THE TASK » All that should come back is the lines of the data below from the one containing "ring dip: (424, 400)" to the one containing "pinky tip: (637, 541)", inclusive, exactly as they stand.

Collected data:

---

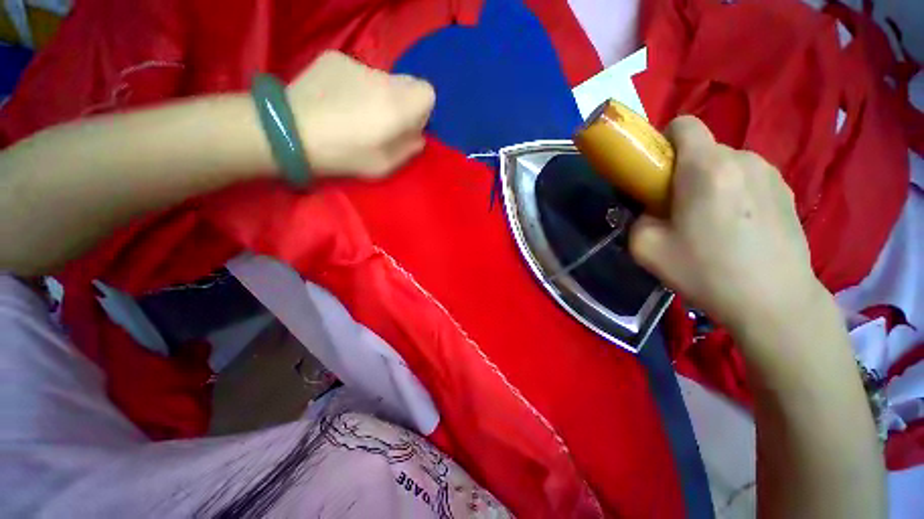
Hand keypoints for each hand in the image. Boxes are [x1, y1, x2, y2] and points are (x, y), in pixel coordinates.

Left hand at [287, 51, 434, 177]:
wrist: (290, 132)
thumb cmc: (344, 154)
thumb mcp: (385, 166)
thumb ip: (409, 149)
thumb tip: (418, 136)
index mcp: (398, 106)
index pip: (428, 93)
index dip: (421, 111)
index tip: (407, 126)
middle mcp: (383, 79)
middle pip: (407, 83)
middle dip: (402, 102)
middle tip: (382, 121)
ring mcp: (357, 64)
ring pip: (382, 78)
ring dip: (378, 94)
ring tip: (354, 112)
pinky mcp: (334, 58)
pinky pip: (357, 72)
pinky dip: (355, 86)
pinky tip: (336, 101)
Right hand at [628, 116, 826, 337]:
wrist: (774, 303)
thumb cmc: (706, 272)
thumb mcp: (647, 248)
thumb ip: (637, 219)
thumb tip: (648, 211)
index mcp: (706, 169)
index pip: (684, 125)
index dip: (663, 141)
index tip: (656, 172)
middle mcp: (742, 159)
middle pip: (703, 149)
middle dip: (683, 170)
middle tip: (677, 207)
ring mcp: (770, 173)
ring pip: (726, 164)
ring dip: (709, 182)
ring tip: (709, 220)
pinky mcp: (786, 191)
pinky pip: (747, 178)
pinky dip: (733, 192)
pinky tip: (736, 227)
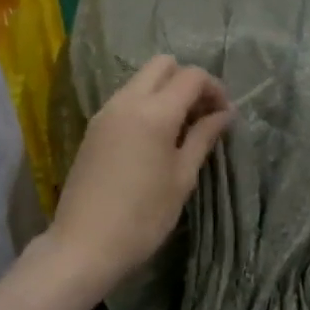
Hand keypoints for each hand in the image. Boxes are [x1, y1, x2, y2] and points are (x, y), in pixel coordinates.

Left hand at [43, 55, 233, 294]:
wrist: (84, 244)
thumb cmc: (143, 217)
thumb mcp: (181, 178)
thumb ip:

---

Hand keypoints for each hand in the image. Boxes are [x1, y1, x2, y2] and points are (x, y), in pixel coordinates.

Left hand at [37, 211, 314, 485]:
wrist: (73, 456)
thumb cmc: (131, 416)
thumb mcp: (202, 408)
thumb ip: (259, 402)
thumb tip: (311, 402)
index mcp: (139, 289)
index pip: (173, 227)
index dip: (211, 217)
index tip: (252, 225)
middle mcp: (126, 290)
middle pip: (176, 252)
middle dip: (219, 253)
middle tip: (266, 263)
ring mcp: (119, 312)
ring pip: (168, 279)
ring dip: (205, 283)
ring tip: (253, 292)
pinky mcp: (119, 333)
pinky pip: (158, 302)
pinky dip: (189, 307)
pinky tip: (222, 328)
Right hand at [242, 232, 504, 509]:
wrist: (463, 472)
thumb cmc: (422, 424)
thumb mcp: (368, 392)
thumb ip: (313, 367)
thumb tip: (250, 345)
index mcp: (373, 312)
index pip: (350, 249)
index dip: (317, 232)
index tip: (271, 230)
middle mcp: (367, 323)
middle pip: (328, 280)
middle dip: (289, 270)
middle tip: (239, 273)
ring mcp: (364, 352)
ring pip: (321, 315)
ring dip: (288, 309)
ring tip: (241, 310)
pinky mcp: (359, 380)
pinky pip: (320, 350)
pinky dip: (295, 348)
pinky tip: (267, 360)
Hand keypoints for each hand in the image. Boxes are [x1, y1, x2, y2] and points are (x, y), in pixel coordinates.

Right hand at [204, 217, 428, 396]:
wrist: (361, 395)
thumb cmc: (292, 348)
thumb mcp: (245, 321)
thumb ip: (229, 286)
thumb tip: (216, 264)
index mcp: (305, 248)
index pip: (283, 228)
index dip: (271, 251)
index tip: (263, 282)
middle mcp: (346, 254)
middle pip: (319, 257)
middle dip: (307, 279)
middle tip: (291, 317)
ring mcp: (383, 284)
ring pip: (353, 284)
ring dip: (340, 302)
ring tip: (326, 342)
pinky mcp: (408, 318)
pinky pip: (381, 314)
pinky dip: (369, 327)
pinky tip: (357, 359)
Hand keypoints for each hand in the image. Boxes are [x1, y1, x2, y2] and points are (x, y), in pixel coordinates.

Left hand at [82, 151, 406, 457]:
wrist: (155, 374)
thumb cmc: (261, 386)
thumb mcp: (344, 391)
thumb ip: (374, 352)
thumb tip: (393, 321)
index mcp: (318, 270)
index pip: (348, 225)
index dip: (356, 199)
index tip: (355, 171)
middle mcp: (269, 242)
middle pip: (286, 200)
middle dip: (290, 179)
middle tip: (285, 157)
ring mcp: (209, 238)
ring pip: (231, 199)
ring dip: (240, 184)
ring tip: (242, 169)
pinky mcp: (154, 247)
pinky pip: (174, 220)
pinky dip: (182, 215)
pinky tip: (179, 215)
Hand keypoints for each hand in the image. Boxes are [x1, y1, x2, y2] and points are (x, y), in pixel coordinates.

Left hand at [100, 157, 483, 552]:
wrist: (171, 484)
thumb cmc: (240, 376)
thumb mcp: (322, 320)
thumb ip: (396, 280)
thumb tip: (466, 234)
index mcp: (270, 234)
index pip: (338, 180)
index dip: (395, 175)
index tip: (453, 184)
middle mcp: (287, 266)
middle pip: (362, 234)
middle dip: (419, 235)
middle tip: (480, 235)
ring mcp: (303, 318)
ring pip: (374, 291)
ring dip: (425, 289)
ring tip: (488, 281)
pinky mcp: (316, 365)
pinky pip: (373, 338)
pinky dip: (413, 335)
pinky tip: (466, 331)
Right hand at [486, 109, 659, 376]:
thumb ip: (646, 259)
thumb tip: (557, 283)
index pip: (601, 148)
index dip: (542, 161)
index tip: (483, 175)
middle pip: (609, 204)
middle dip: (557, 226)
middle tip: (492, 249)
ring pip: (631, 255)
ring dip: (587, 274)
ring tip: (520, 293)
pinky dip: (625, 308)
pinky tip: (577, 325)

---

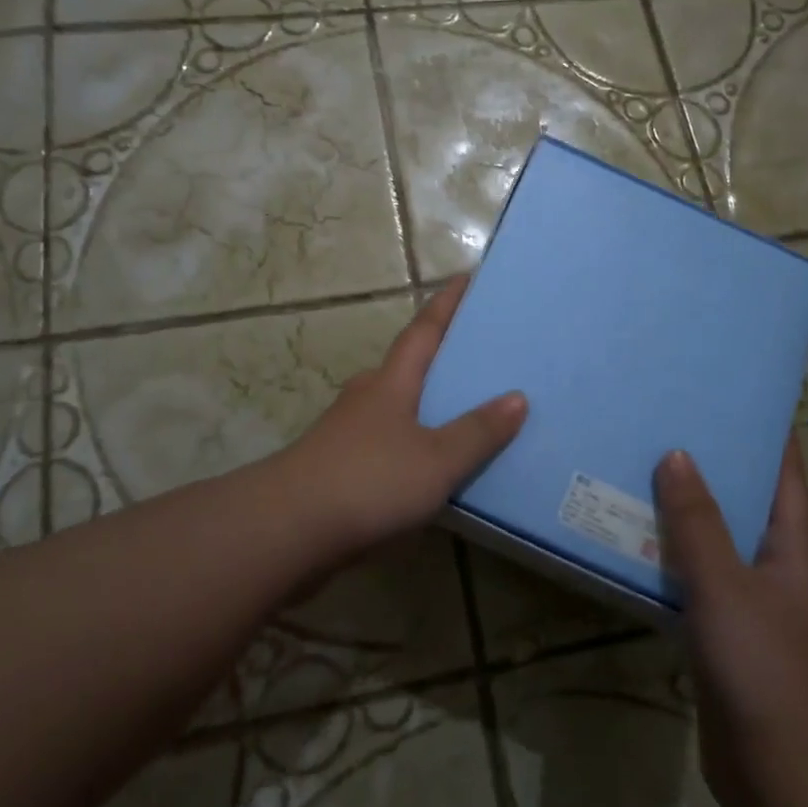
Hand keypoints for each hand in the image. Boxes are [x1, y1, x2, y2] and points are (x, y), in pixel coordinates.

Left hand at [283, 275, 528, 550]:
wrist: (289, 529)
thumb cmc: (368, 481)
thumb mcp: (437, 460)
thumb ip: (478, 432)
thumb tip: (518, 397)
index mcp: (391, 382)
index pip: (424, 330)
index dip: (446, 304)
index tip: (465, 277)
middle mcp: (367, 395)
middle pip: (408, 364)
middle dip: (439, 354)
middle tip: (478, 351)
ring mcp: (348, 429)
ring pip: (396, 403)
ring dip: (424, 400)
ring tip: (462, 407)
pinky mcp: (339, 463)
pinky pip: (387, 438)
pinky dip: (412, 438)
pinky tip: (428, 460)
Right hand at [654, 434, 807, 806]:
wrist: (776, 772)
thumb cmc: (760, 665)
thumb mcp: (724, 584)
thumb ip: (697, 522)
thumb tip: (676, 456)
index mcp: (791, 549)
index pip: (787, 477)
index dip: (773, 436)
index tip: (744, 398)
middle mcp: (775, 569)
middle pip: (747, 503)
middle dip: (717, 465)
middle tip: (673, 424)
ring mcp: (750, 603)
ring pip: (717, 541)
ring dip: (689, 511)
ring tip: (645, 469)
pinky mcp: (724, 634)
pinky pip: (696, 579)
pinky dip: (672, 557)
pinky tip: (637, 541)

---

YOUR RESPONSE »
ring dip: (424, 400)
ring tip: (462, 407)
pinky mcp: (339, 463)
pinky pip: (387, 438)
pinky dip: (412, 438)
pinky tip: (428, 460)
Right hand at [654, 434, 807, 806]:
wrist: (776, 772)
thumb cmc: (760, 665)
thumb mcp: (724, 584)
thumb ip: (697, 522)
thumb tip: (676, 456)
index mcp: (791, 549)
index pip: (787, 477)
index dip: (773, 436)
index tip: (744, 398)
middle mcp: (775, 569)
middle pip: (747, 503)
middle dip: (717, 465)
middle tip: (673, 424)
ring mcp: (750, 603)
ring pip: (717, 541)
ring dip: (689, 511)
ring tip: (645, 469)
pinky mcp: (724, 634)
pinky pip: (696, 579)
pinky dip: (672, 557)
pinky tip: (637, 541)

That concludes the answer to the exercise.